Minute 51 cemented two things. One, it reinforced everyone's belief in the Eng forwards (after all, they saw it in the SF). Most importantly in Eddie's mind, a belief that "Now, game on!? 30mins to go, stick to the game plan that we prepared for". Two, it also let lose what Rassie had up his sleeve. Nothing magical then, no bunnies from hats, still keeping it simple, but definitely a deliberate shift towards attacking. Kickoffs no longer deep, but high instead. Suddenly Faf hardly kicks again (no more free balls to Eng, drying up a tap everyone playing SA counted on the whole of 2019), passing to Pollard instead who suddenly found legs to run and do what we all know he can. Willie never missed an easy high ball again (in fact, those freebies started to dry up in the SF already - he magically found form, which he somehow lost in a position he played in all his life?). Bok scrums suddenly and ironically did become virtually uncontested affairs, as the ball was flying out to 10 to run it. Too many coincidences? More likely then, a strategy was changed on the fly whilst reinforcing a "dummy pass" that the Eng forwards had the upper hand now. What Eng was not prepared for, was playing a different team/a new strategy that was not on display in 2019. Not as easy to change game plan from attack to defense if you prepared to attack the Boks the whole week and suddenly find yourself without the ball? Surely not as easy as telling Faf not to kick and having all the Boks know what to do when the call is made. The result became inevitable. Kolbe's try telling, 5 in front of him, he only had to beat 1, the forwards having been minced all day, as useful as streetcones in the final 10.

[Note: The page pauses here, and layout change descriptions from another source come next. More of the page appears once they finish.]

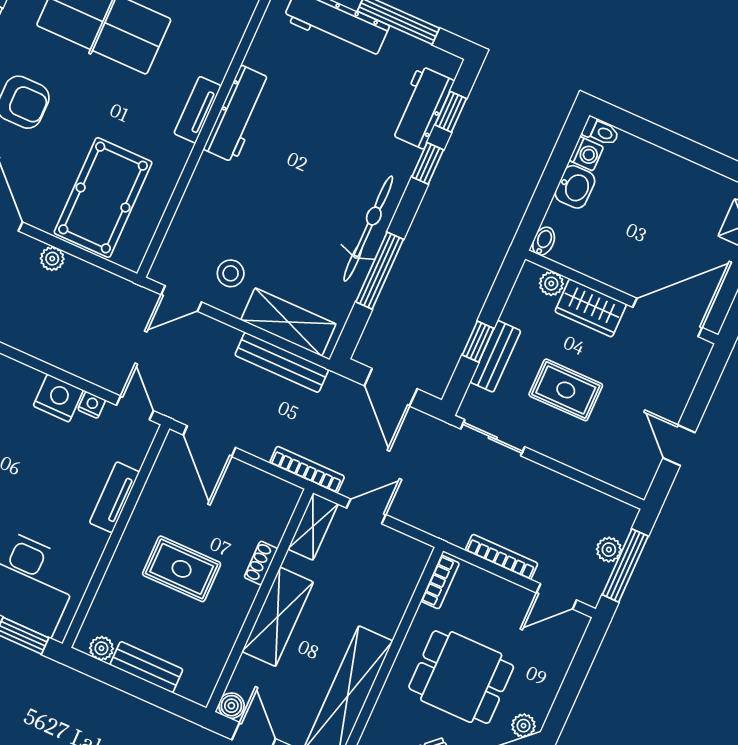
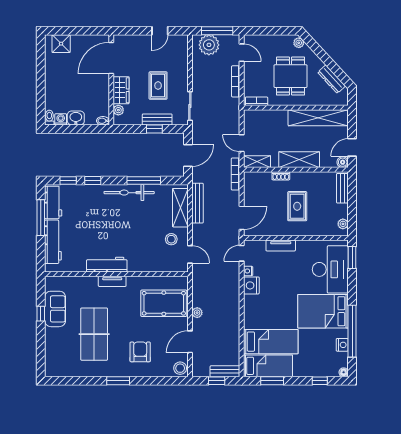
workbench: (422, 107) -> (53, 202), moved, turned -90
door: (667, 317) -> (111, 58), hinge flipped
plant: (609, 550) -> (209, 45), width x1.87, depth x1.87
bench: (146, 667) -> (342, 188), moved

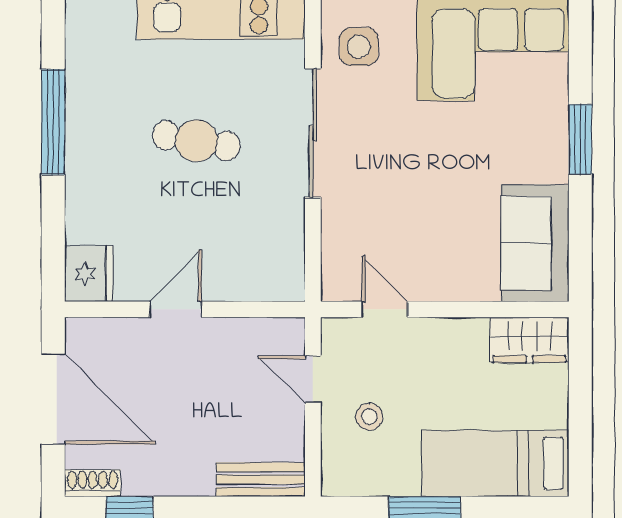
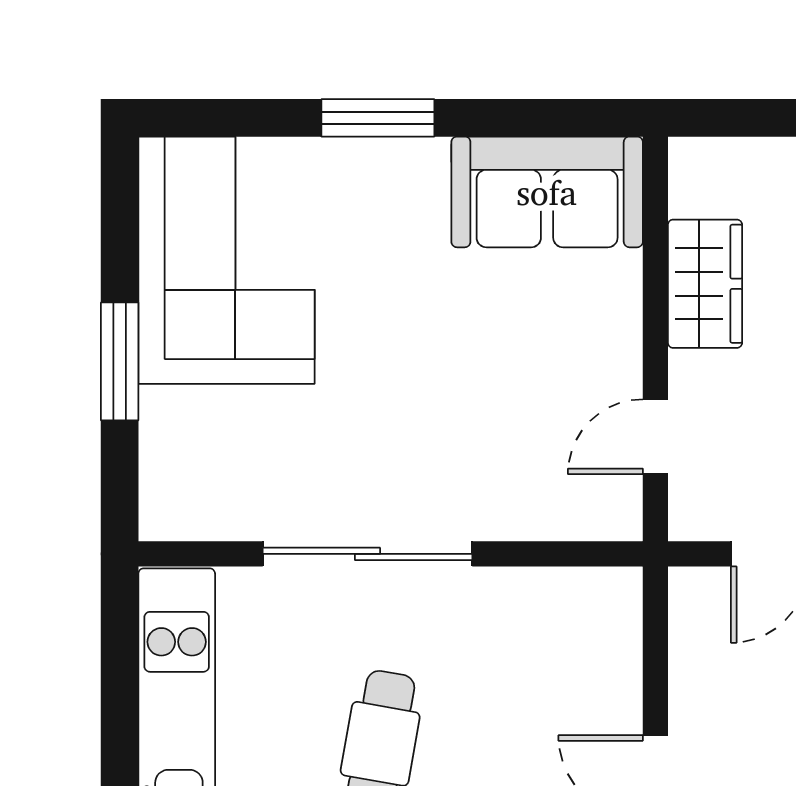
side table: (359, 47) -> (227, 479), removed
wardrobe: (529, 340) -> (705, 284), moved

As said, its just for fun, trying to reverse engineer tactics and strategies which definitely went far, far beyond my comprehension. Could just as well have been a coincidence, Eng came together and did in fact won one scrum, and being ahead the "inexperienced" Rassie just allowing everyone to have a bit of a run in the last 30 and enjoy the outing - which, even as I just typed that last sentence, sound even more ridiculous than my proposed conspiracy. It was a WC Final, not a SuperRugby game!
Either way, we'll factually know when we know, which will most likely only be after all the memoirs were penned. For now any theory is as valid as the next I suppose.